In this article I will describe NetApp Flash Accel which makes server-side flash storage available as cache for applications that read from and write to NetApp back-end storage. In a Flash Accel-enabled system, applications write to cache as well as to back-end storage, so that future application reads can be serviced locally from cache. Flash Accel software runs on VMware ESXi hosts and virtual machines.
Flash Accel key features:
- Data coherency - when a backend storage system changes data, it has coherency implications on the server cache.
- Persistent cache - the cache is kept "warm" after a reboot.
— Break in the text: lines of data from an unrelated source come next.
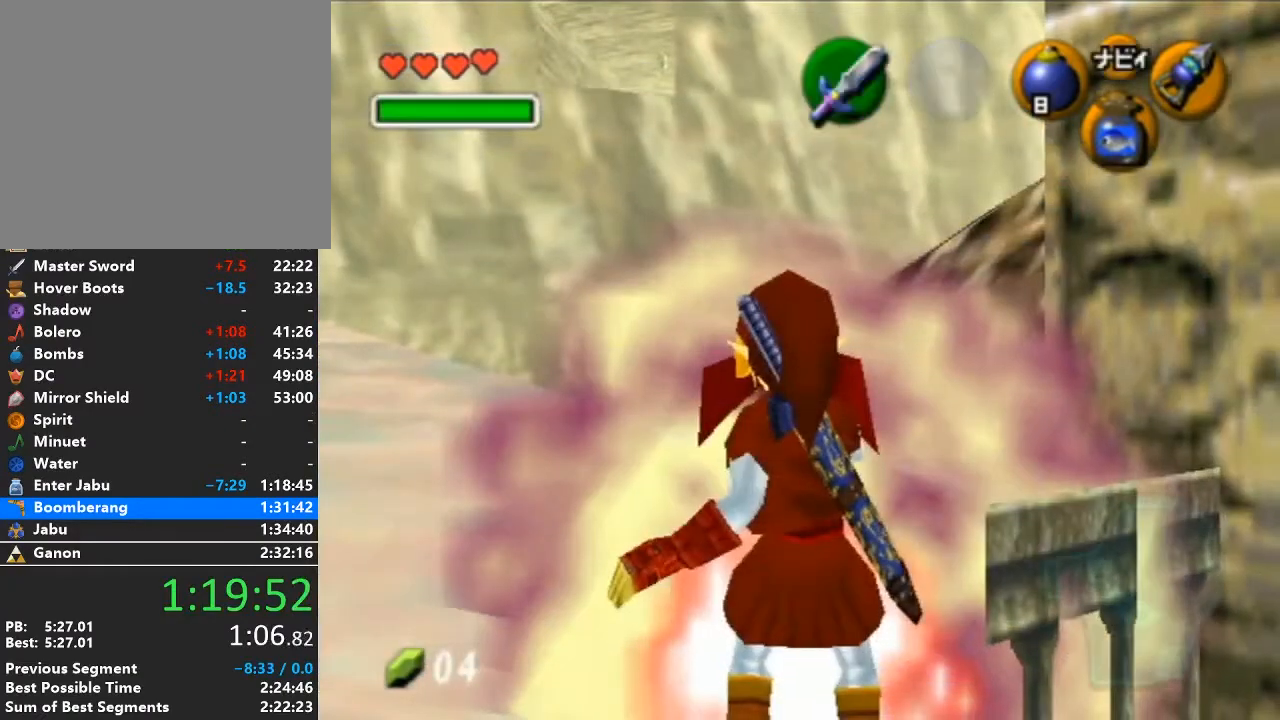
{"buttons": ["L1", "R1"], "left_stick": "right", "right_stick": "center", "events": []}
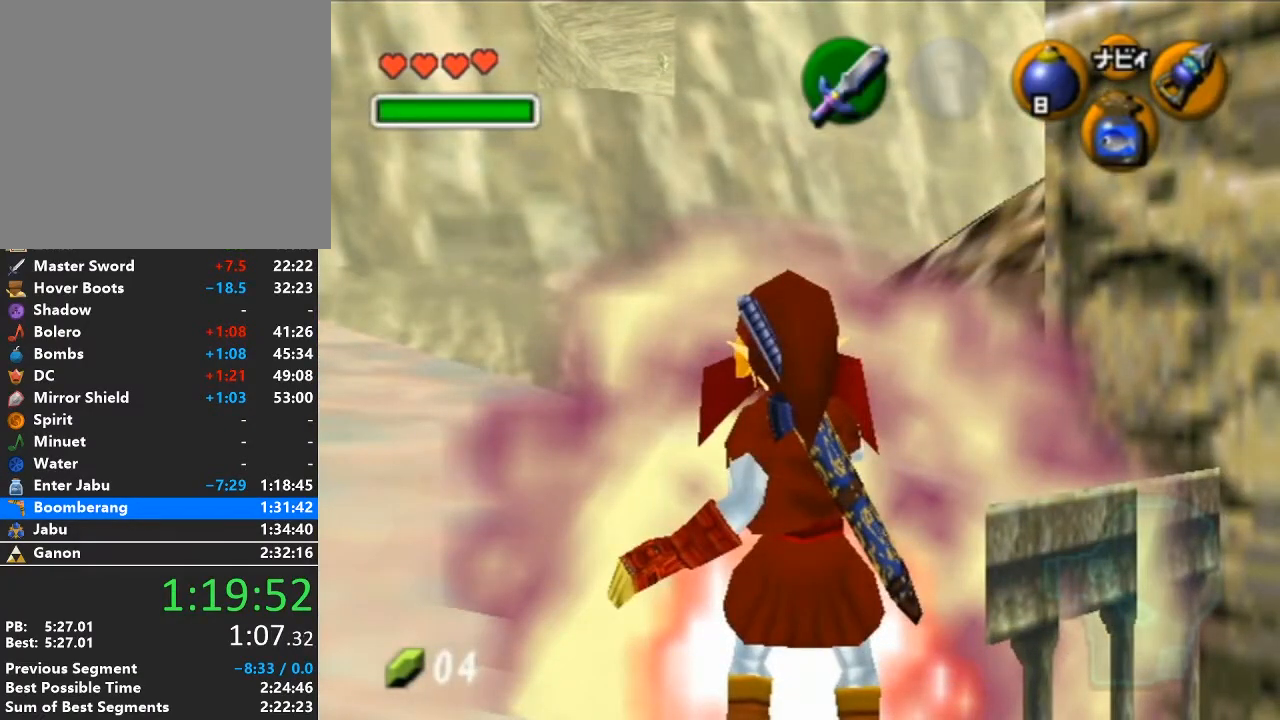
{"buttons": ["L1", "R1"], "left_stick": "right", "right_stick": "center", "events": []}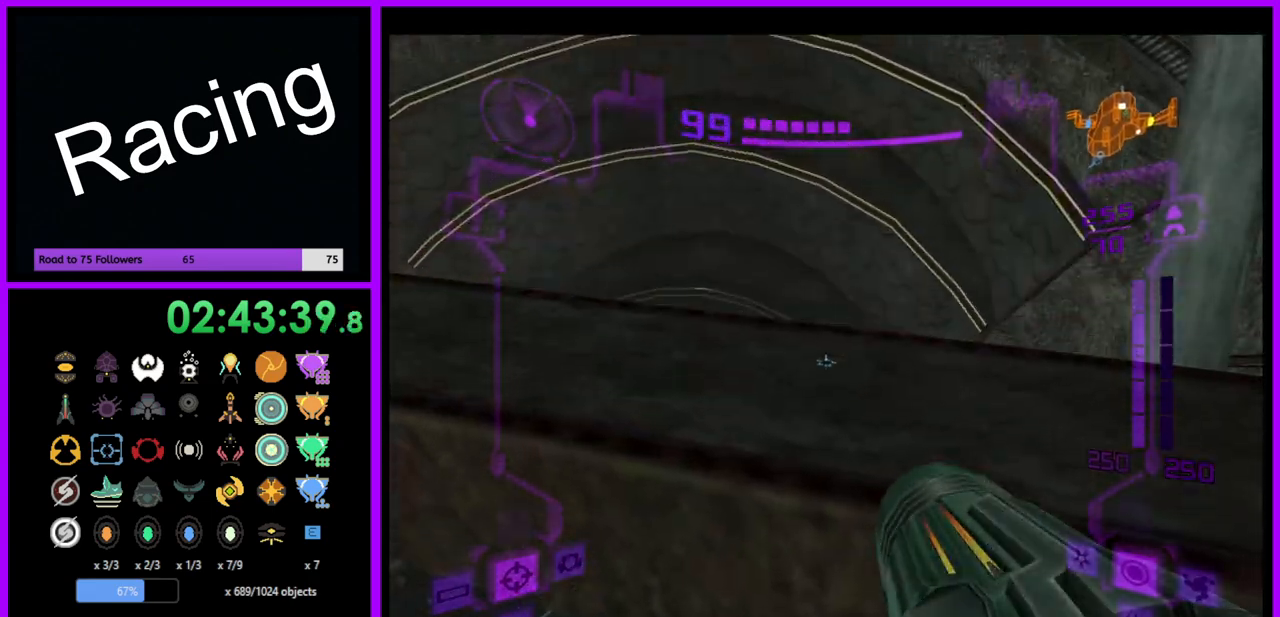
Gameplay with a controller (Nintendo layout); each line is a JSON object with the inputs held at the frame after it. "events" lists button and stick changes between this image and that frame as [ms after this image, input, new state], when the widget could be followed in between. Not read: L3 R3.
{"buttons": ["L1"], "left_stick": "up", "right_stick": "center", "events": []}
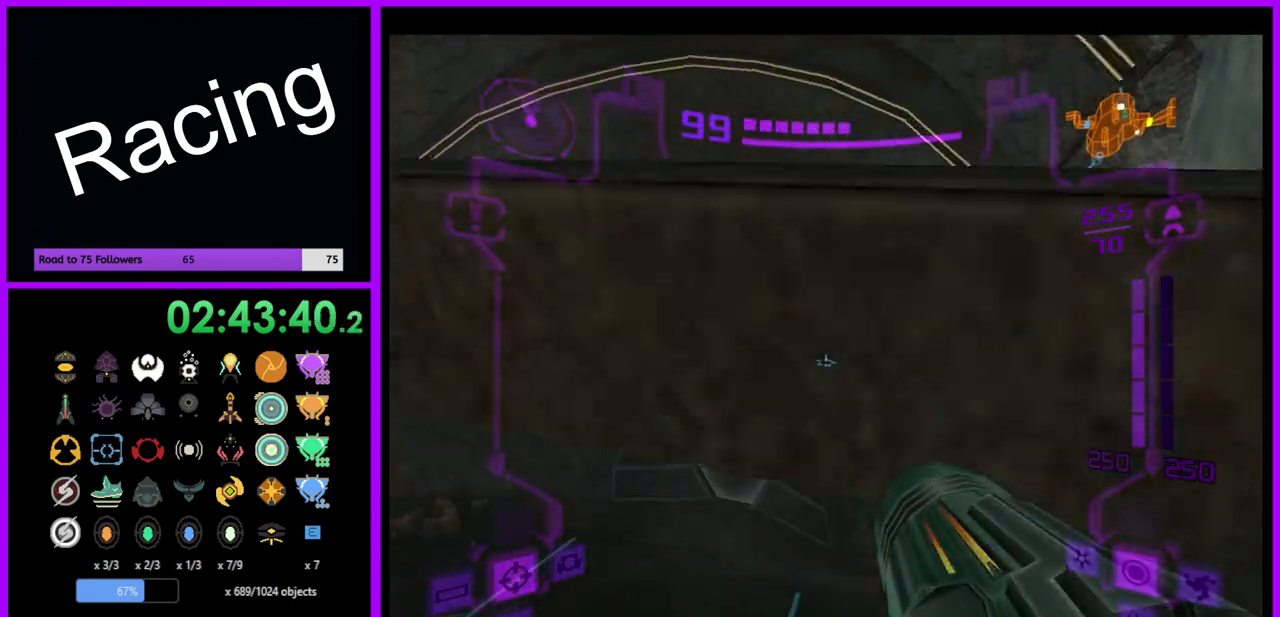
{"buttons": ["L1"], "left_stick": "up", "right_stick": "left", "events": [[467, "right_stick", "left"]]}
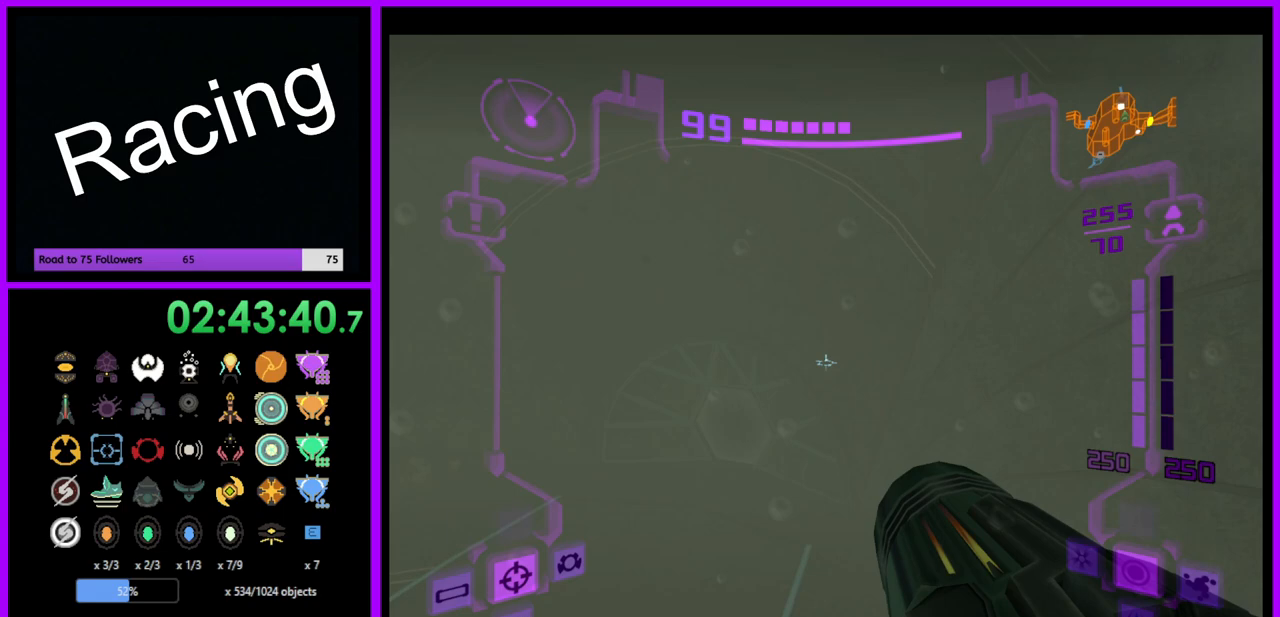
{"buttons": ["L1"], "left_stick": "up", "right_stick": "center", "events": [[300, "right_stick", "center"]]}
It remains populated with data from typical read and write activity. Simply put when a VM or server is rebooted, Flash Accel keeps its cache warm and checks / corrects for coherency once the VM or server comes back online.
VMware vSphere support (HA, vMotion, DRS, Storage vMotion) - e.g. migration a VM's cache content from one server to another when the VM is vMotioned.
- Support for VMDK, RDM, and direct iSCSI disks.
Up to 2 TB of cache per server. Up to 32 cached VMs per server, with no limit on the totalnumber of VMs.
- Support for PCIe cards (must be listed in the NetApp Interoperability Matrix) and server SSDs
- Management of Flash Accel components using Virtual Storage Console (article about it here)
- free for NetApp customers 😉
Flash Accel has the following components:
Flash Accel Host Agent - software which manages caching functionality on ESXi hosts. The host agent is installed on each ESXi host with an installed flash device.
- Flash Accel Guest OS Agent - software which manages caching functionality on virtualmachines. The Agent need to be installed on each VM running an application that accesses the cache.
- Flash Accel Management Console (FMC) - browser-based graphical tool used for installation the host and virtual machine software and management caching across the vCenter. This is a virtual appliance (deployed from OVA).